Los Angeles, California – Underlying U.S. growth is strong, said John C. Williams, president and CEO of the Federal Reserve Bank of San Francisco. Despite recent global volatility, the policymaker said he is confident that America remains in good shape.
“(I)f we look at the domestic market in isolation, it shows strong growth. We’re just contending with outside forces,” he said at a Town Hall Los Angeles meeting. “Sectors that are directly affected by the strong dollar, weak foreign demand, and falling energy and commodity prices have underperformed recently. But the hardest-hit sectors…account for a relatively small share of employment and GDP. By contrast, the large domestic services sector—including restaurants, health care, and business services—is doing quite well, and makes up the huge majority of American jobs. In last year’s impressive jobs growth, 93 percent were in services, including government.”

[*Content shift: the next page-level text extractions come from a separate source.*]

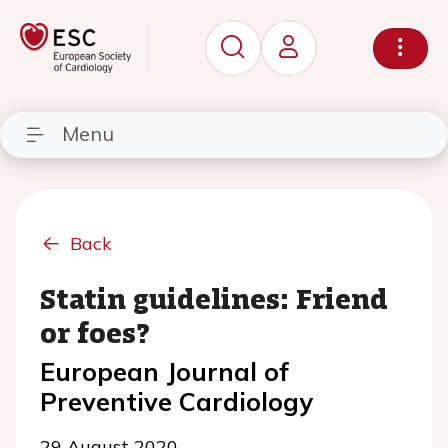
Menu
Back
Statin guidelines: Friend
or foes?
European Journal of
Preventive Cardiology
29 August 2020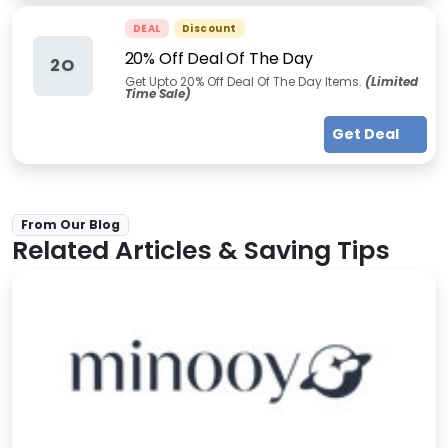
DEAL
Discount
20% Off Deal Of The Day
2O
Get Upto 20% Off Deal Of The Day Items.
(Limited
Time Sale)
Get Deal
From Our Blog
Related Articles & Saving Tips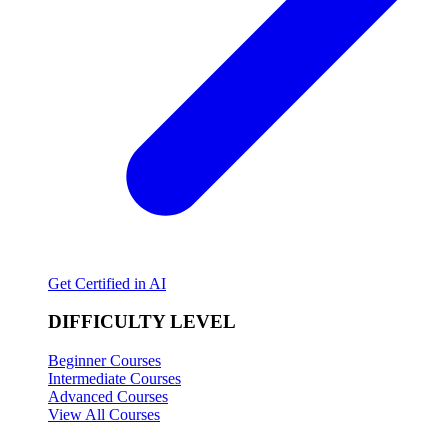
Get Certified in AI
DIFFICULTY LEVEL
Beginner Courses
Intermediate Courses
Advanced Courses
View All Courses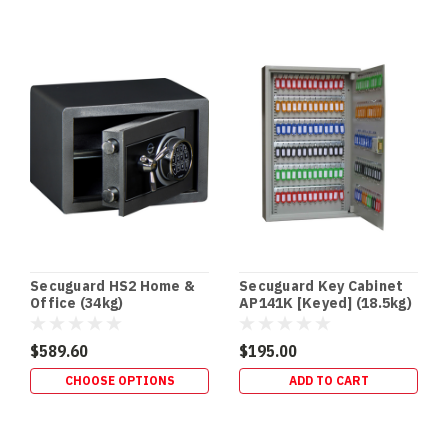
Safes
(Post)
DRUG
SAFES
•
SCHEDULE
8
STORAGE
•
QLD
HEALTH
STANDARD
Drug
Safes
&
Secuguard HS2 Home &
Secuguard Key Cabinet
Schedule
Office (34kg)
AP141K [Keyed] (18.5kg)
8
Storage
$589.60
$195.00
Requirements
CHOOSE OPTIONS
ADD TO CART
(QLD
Focus)
If
you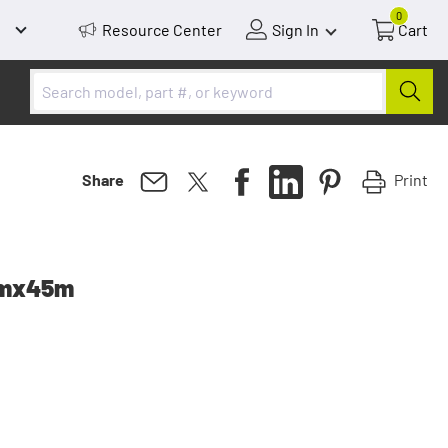
0
Resource Center
Sign In
Cart
Print
Share
mmx45m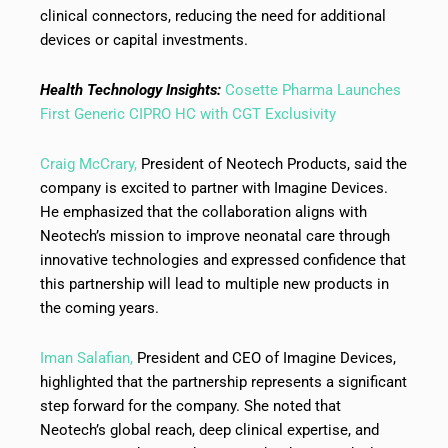
clinical connectors, reducing the need for additional
devices or capital investments.
Health Technology Insights:
Cosette Pharma Launches
First Generic CIPRO HC with CGT Exclusivity
Craig McCrary,
President of Neotech Products, said the
company is excited to partner with Imagine Devices.
He emphasized that the collaboration aligns with
Neotech’s mission to improve neonatal care through
innovative technologies and expressed confidence that
this partnership will lead to multiple new products in
the coming years.
Iman Salafian,
President and CEO of Imagine Devices,
highlighted that the partnership represents a significant
step forward for the company. She noted that
Neotech’s global reach, deep clinical expertise, and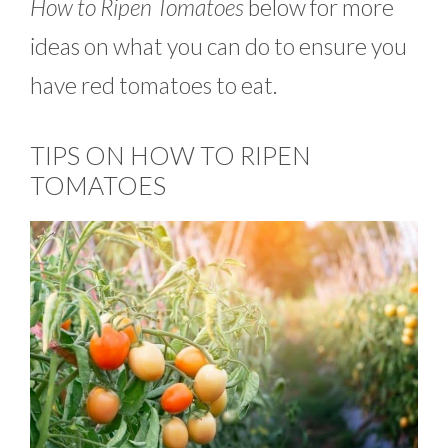
How to Ripen Tomatoes
below for more
ideas on what you can do to ensure you
have red tomatoes to eat.
TIPS ON HOW TO RIPEN
TOMATOES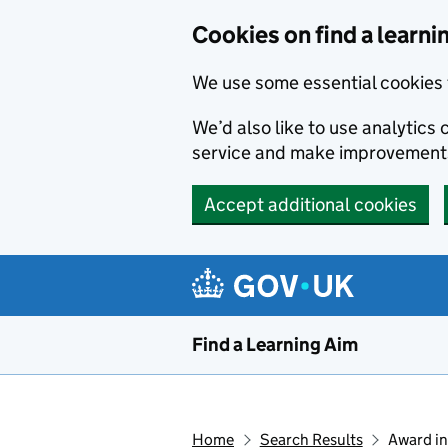
Skip to main content
Cookies on find a learni
We use some essential cookies 
We’d also like to use analytic
service and make improvement
Accept additional cookies
Find a Learning Aim
Home
Search Results
Award in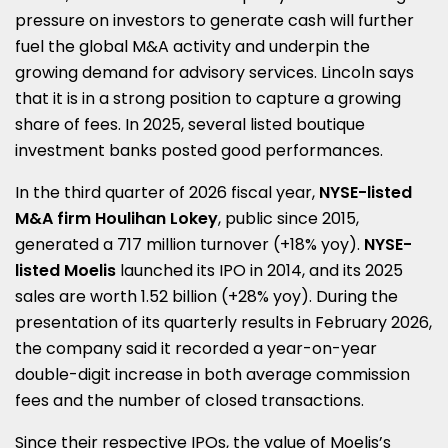
pressure on investors to generate cash will further
fuel the global M&A activity and underpin the
growing demand for advisory services. Lincoln says
that it is in a strong position to capture a growing
share of fees. In 2025, several listed boutique
investment banks posted good performances.
In the third quarter of 2026 fiscal year,
NYSE-listed
M&A firm Houlihan Lokey
, public since 2015,
generated a 717 million turnover (+18% yoy).
NYSE-
listed Moelis
launched its IPO in 2014, and its 2025
sales are worth 1.52 billion (+28% yoy). During the
presentation of its quarterly results in February 2026,
the company said it recorded a year-on-year
double-digit increase in both average commission
fees and the number of closed transactions.
Since their respective IPOs, the value of Moelis’s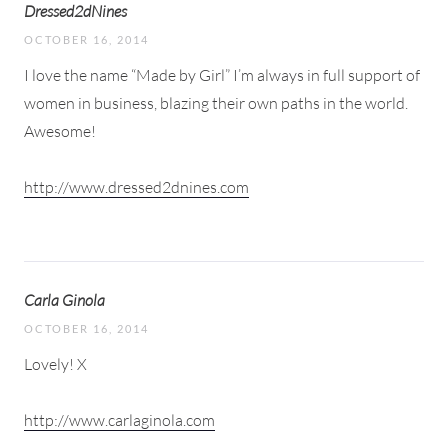
Dressed2dNines
OCTOBER 16, 2014
I love the name “Made by Girl” I’m always in full support of
women in business, blazing their own paths in the world.
Awesome!
http://www.dressed2dnines.com
Carla Ginola
OCTOBER 16, 2014
Lovely! X
http://www.carlaginola.com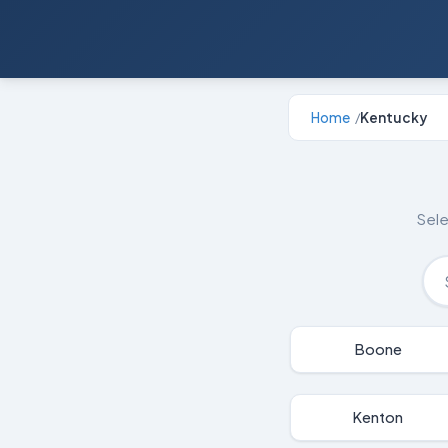
Home
Kentucky
/
Sele
Boone
Kenton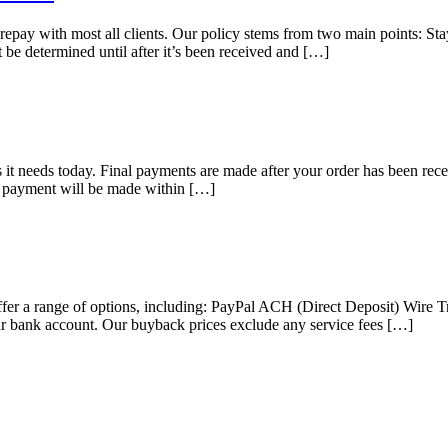
pay with most all clients. Our policy stems from two main points: Sta
t be determined until after it’s been received and […]
 it needs today. Final payments are made after your order has been rece
our payment will be made within […]
e offer a range of options, including: PayPal ACH (Direct Deposit) Wir
r bank account. Our buyback prices exclude any service fees […]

Williams said he expected the effects of the drop in oil and strengthened dollar to peter out.
Williams also warned against overreliance on the stock market to gauge U.S. health. “Short-term fluctuations or even daily dives aren’t accurate reflections of the state of the vast, intricate, multilayered U.S. economy’” he said. “Remember, the expansion of the 1980s wasn’t derailed by the crash of ’87, and we sailed through the Asian financial crisis a decade later.” Williams does watch the markets, he said, but from the perspective of how it affects the Fed’s dual mandate. “What’s important is how it impacts jobs and inflation in the U.S.”
One area of concern was inflation, which remains below the Fed’s 2 percent target. However, Williams said he expected inflation to move back up “over the next two years.”
Employment, he said, was very positive. “All in all, we have reached or are close to maximum employment across a broad range of markers.” Williams predicted that the unemployment rate would continue to come down a bit further, “reaching the mid-4s later this year.”
The Federal Reserve Bank of San Francisco (SF Fed) serves the public by promoting a healthy, sustainable economy, and supporting the nation’s financial and payment systems. With offices in Los Angeles, Seattle, Salt Lake City, Portland and Phoenix, the Bank serves the Twelfth Federal Reserve District, which includes one-fifth of the nation’s population and represents the world’s fourth-largest economy. As part of the nation’s central bank, the SF Fed informs monetary policy, regulates banks, administers certain consumer protection laws and acts as a financial partner to the U.S. government.